Distributed Denial of Service Attack is a malicious attempt to disrupt the normal traffic of a server or network, by crushing the target or surrounding infrastructure with a massive traffic flow. We can compare a DDoS attack to an unexpected traffic jam that blocks the highway and disrupts the normal flow of traffic, preventing vehicles from reaching their destination.
DDoS attacks use multiple compromised computer systems as a source — from which they can carry out their attacks, and thus provide effectiveness. It may include other network resources such as exploited machines, computers and IoT devices.
DDoS attacks are carried out by networks of machines connected to the internet.
These networks consist of computers and other devices that are infected with malware and allow an attacker to infiltrate. These devices are called bots (or zombies), and a group of bots is called a botnet.
After the bots get together and create the botnet, the attacker sends instructions to each of these bots remotely, directing the attack (just like pawns). When a victim’s server or network is targeted by a botnet, each bot sends countless and meaningless requests to the target’s IP address, potentially causing the server or network to become overloaded, blocking normal traffic from service. Moreover, since bots are legitimate internet entities, it can be difficult to distinguish attack traffic from regular traffic.

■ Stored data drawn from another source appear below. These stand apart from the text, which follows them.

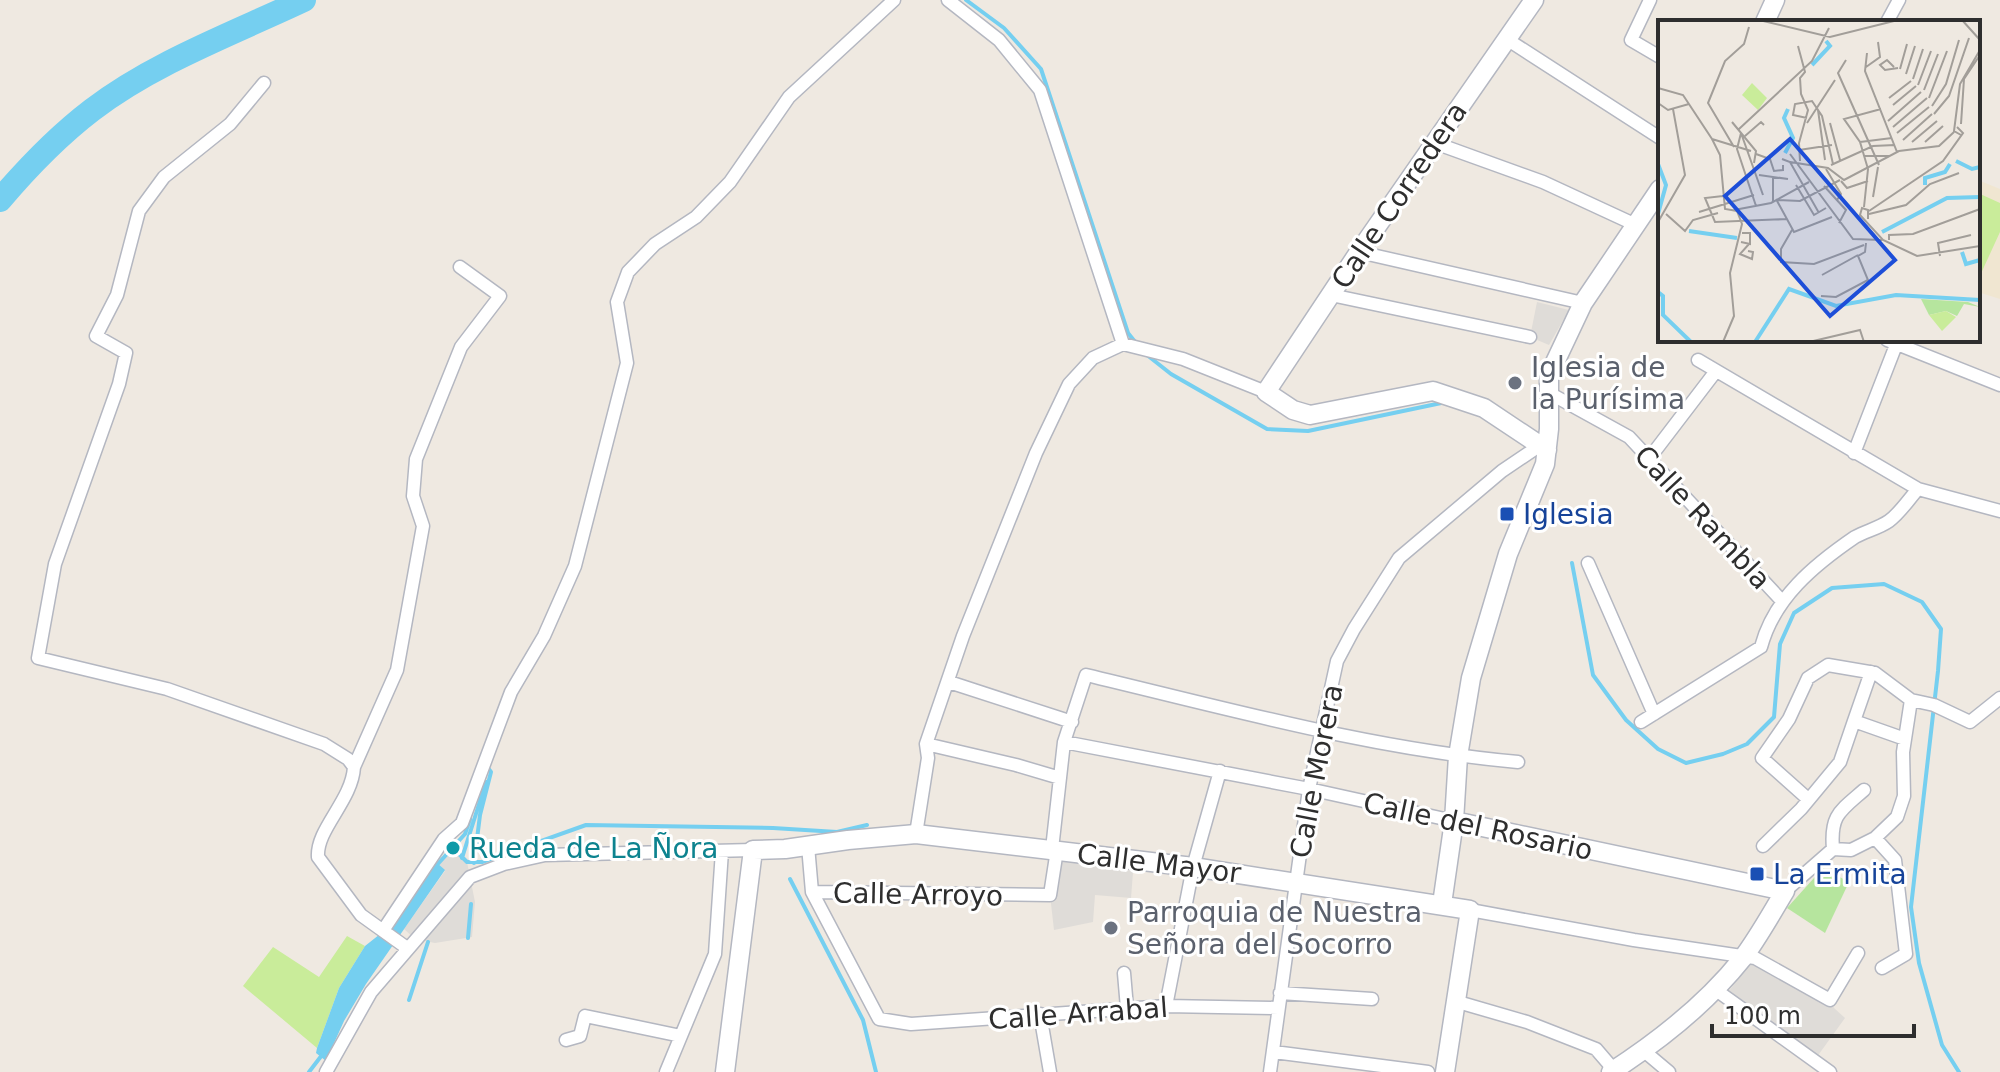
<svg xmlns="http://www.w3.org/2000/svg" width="2000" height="1072" font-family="'DejaVu Sans',sans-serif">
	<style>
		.education { fill: #f0e6d1 }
		.green { fill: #b6e59e }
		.pitch { fill: #c9ec9a }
		.plaza { fill: #dfdcd8 }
		.water { fill: #75cff0 }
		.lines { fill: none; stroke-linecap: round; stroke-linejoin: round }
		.stream { stroke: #75cff0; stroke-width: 4 }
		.river { stroke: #75cff0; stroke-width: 24 }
		.street-casing { stroke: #b4b7c1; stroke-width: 15 }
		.secondary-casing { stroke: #b4b7c1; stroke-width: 21 }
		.street { stroke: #fff; stroke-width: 12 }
		.secondary { stroke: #fff; stroke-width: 18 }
		.worship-dot { fill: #6b7280; stroke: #fff; stroke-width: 3 }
		.transit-dot { fill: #1a4fb4; stroke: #fff; stroke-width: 3 }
		.culture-dot { fill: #0f9aa8; stroke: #fff; stroke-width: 3 }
		.labels { text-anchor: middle; stroke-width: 6; stroke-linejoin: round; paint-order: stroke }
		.street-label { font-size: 28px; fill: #2e2e2e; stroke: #fff }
		.worship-label { font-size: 28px; fill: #5b616d; stroke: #fff; text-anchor: start }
		.transit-label { font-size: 28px; fill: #164399; stroke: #fff; text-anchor: start }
		.culture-label { font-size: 28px; fill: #0d838f; stroke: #fff; text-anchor: start }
		.inset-river { fill: none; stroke: #75cff0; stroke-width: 4 }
		.inset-road { fill: none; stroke: #a29e99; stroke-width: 2 }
		.view { fill: #1d4ed8; fill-opacity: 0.15; stroke: #1d4ed8; stroke-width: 4 }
		.inset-edge { fill: none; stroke: #2e2e2e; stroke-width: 4 }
	</style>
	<rect width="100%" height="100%" fill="#efe9e1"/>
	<path class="education" d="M1978,180L2000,189V299L1978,292Z"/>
	<path class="green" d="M1823,868L1849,882L1825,933L1787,908Z"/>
	<path class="pitch" d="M1978,193L2000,203V232L1978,280Z
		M347,936L365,946L339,988L317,1048L243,986L273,947L319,977Z"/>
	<path class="plaza" d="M1537,302L1569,310L1549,345L1530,337Z
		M453,848L467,862L475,902L472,937L435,943L415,939L404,929L445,871L438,863Z
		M1057,850L1134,859L1131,898L1095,895L1093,922L1054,930L1050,895Z
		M1755,958L1830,1000L1834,1008L1845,1018L1814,1061L1725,996Z"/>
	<path class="water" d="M436,862L445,870L366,984L344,1021L326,1061L316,1053L317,1048L339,988L365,946L389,927Z"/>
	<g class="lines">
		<path class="stream" d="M966,0L1004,28L1041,69L1128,333L1136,343
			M1147,355L1171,374L1267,429L1308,431L1446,402
			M1572,563L1593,675L1626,720L1658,749L1686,763L1723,754L1747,744L1774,717L1780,644L1794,613L1832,588L1884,584L1922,602L1941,629L1938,671L1911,907L1919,963L1942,1045L1959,1072
			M453,848L467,862H482L586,825L773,828L837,832L867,825
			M462,858L486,782
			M474,863L480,815L491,772L488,768
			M436,866L465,834L470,819
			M790,879L863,1020L876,1072
			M468,938L471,904
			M409,1000L428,942
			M309,1072L322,1055"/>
		<path class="river" d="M0,200C28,167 58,136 92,110C153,63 234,33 304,0"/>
		<defs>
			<path id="street" d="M948,0L999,40L1040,90L1123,344
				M1650,0L1631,40L1660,57
				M1887,22L1899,0
				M1505,38L1660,138
				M264,83L230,124L164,177L139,211L117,295L96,336L126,353L119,384L55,564L38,658L167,689L324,744L348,759L354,767C352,801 316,829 318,857L361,915L407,948
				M1435,143L1543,182L1636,225
				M1359,252L1583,303
				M1331,295L1530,337
				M1887,340L2000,385
				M1698,360L1918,489L2000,511
				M1551,394L1629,437L1782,601
				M1854,453L1896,345
				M1648,460L1716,371
				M1588,563L1654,714
				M949,682L1072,722
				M1854,721L1871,672
				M1641,722L1761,647C1774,598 1814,565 1855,537C1866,531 1879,528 1889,521C1900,513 1909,499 1918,489
				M1064,742L1309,789L1454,821
				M926,744L1016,765L1060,778
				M354,767L397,670L423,526L413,496L416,459L461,347L500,296L460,267
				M1808,799L1762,758L1789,719L1808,678L1828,665L1875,673L1911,700L1934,705L1970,722L2000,698
				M916,834L928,758L926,744L963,636L1036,453L1069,384L1093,358L1123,344L1183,359L1266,392
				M1875,838L1895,860L1906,954L1882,968
				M808,846L812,892L879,1019L911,1024L1166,1006L1278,1008
				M1763,846L1801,809L1840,762L1854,721L1905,739
				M1052,849L1064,742L1086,675C1229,709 1372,749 1518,762
				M1833,849C1830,815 1840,811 1864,790
				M1785,891L1833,849L1851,850L1875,838L1897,817L1904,796L1903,752L1911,700
				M812,892L1050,895L1057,850
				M1470,910L1634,940L1755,958L1830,1000L1858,953
				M384,929L444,839L462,823L511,692L544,636L575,566L627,363L617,302L628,272L655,244L696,217L730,182L789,97L894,0
				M1124,973L1127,1008
				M1716,990L1830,1072
				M1280,993L1372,999
				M1458,1002L1527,1022L1596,1049L1614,1070
				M1166,1006L1193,867L1220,771
				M1040,1014L1050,1072
				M566,1040L580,1036L585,1016L681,1036
				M1644,1051L1669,1072
				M1274,1052L1428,1072
				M326,1072L371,992L470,877L504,864L545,855L753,850
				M666,1072L715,954L722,851
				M1270,1072L1309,789L1337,661L1354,629L1399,558L1502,471L1539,446"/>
			<path id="secondary" d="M1534,0L1359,252L1266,392L1293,410L1310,415L1433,391L1484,408L1547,450
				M1765,22L1775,0
				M1454,821L1785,891C1771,914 1758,938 1742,959C1706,1004 1659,1041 1611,1072
				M1442,904L1454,821L1458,756L1471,678L1508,554L1545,464L1549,429V375L1583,303L1660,189
				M725,1072L753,850L785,849L848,840L916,834L1193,867L1470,910L1445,1072"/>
		</defs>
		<use href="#street" class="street-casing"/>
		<use href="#secondary" class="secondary-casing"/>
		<use href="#street" class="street"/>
		<use href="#secondary" class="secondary"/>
	</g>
	<g class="worship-dot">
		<circle cx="1515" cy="383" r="8"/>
		<circle cx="1111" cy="928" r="8"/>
	</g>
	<g class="transit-dot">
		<rect x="1499" y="506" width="16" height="16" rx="4"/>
		<rect x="1749" y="866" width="16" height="16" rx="4"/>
	</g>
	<circle class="culture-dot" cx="453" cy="848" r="8"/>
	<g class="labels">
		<g class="street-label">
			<text transform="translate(1399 195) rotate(-56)" y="10">Calle Corredera</text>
			<text transform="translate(1703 517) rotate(47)" y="10">Calle Rambla</text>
			<text transform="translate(1316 771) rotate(-79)" y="10">Calle Morera</text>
			<text transform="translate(1478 826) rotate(12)" y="10">Calle del Rosario</text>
			<text transform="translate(1159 863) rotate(7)" y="10">Calle Mayor</text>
			<text transform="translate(918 894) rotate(1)" y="10">Calle Arroyo</text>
			<text transform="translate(1078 1013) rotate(-4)" y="10">Calle Arrabal</text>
		</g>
		<g class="worship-label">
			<text x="1531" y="377">Iglesia de<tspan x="1531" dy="32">la Purísima</tspan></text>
			<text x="1127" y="922">Parroquia de Nuestra<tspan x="1127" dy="32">Señora del Socorro</tspan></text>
		</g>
		<g class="transit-label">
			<text x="1523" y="524">Iglesia</text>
			<text x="1773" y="884">La Ermita</text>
		</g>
		<g class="culture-label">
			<text x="469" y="858">Rueda de La Ñora</text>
		</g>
	</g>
	<g transform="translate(1658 20)">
		<rect width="322" height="322" fill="#efe9e1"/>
		<path d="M263,279L310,282L322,287L306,284L299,296L288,291L271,295Z" fill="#b6e59e"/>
		<path d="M94,63L109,78L100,90L84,75ZM288,291L298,297L284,311L271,295Z" fill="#c9ec9a"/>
		<path class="inset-river" d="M154,45L172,26L168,21M127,133L135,118L126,98L130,89M298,141L314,149L322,147M0,144L8,165L0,194M267,165V158L287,152L292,144M31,211L79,218M224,212L289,178L322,177M304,232L308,244L322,240M0,272L5,276V295L33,322M97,322L131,269L178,286L238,275L322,280"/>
		<path class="inset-road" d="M101,0L172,17L240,0M304,0L322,20M140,26L147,52L142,58L143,74L150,90L141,123L142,141M209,33L207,51L239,132M188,40L180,53L221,145M208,47L222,37L220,22M236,47L229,40L222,45L227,50L240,48M242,49L249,24M248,54L257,26M255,59L265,29M260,65L273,31M0,68L25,75L54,119L62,135L67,189L79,191L84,204L72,253L76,296L65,322M266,70L280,34M231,78L253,61M271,78L289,31M0,83L10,90L31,84M235,85L258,66M274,86L288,64L301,20M160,90L167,140M276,94L291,76L311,18M149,98L135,95L137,84L154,81L164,96L175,144M230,101L263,72M74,102L98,131L96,143M149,103L177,60M172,103L182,140M303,104L306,59L322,35M235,107L269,78M81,109L154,41L171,8M83,113L79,129L98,186M83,113L105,175M239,113L271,87M303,115L296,111L302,64L322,30M87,116L103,102L106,105M54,119L93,131M245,120L274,94M202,122L234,118M254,122L279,101M267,122L285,106M76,127L50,83L67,41L86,24L91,7M141,130L174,125M98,134L112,139L116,151L125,150V145M132,134L195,219L224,220M207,136H233M124,139L132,142L161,193M132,142L170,148L186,160L241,131L281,126L296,112M173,145L215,126L237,125M168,149L183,174L179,180M101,155L130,159M183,161L189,168L210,161M138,165L156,195L168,188M166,166L188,190L181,203M65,176L47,178L57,202L129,199M215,177L220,147M118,179L136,212L174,197M119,180L142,181L182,160M115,182V157M206,187L210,149L202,122L186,99L223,89M76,190L113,183L151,162M211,191L285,141L305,113L299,107M41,192L96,175M8,194L27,211L35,200L60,193M211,194L248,185L272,164L301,153M210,199V190L204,188L202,195L225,220L259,236L322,226M0,202L27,155L15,89M134,210L123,229V242L156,244L206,225M231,220V215L255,214L322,189M83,222L92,224V213H84M90,231L95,232L94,239L82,234L91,224M282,236L280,223L313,215M164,255L200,235M163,276L178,277L210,260L200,236L207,232L208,223M151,322L202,310L206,322"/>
		<path class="view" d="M132,119L237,240L172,296L67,176Z"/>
		<rect width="322" height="322" class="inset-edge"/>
	</g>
	<path d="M1712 1024v12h202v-12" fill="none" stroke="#2e2e2e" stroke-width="4"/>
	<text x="1724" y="1024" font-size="24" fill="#2e2e2e" stroke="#ffffff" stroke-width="6" paint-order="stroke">100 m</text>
</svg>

The vast majority of DDoS attacks occur at Layer 7, the application layer. In this layer, web pages are created on servers and are given in response to HTTP requests. The purpose of Layer 7 DDoS attacks is to consume the target’s resources to create a denial of service. It is difficult to defend against Layer 7 attacks, as it can be difficult to distinguish malicious traffic from legitimate traffic at this layer.
One of the most popular DDoS attacks at Layer 7 is HTTP flooding. The behavior created by this attack on the web page is similar to pressing F5 constantly on many different computers at the same time, causing a denial of service by flooding the server with many HTTP requests.
The type of attack ranges from simple to complex. Simpler attacks may be aimed at accessing a single URL with IP addresses and agents attacking in the same range. More complex versions can target many different URLs using multiple IP addresses, random referrers, and random agents.
The most obvious indicator of a DDoS attack is that the site or service suddenly slows down or become unavailable. But since this slowdown or being unavailable situation can be caused by other harmless conditions, so further investigation is required. In this situation, traffic analysis tools such as WAFs will help to understand the DDoS attack.
WAF acts as a reverse proxy. It notifies, alerts, and protects your apps against suspicious amounts of traffic from a single IP address or IP range, floods of traffic from a single user profile, and strange traffic patterns.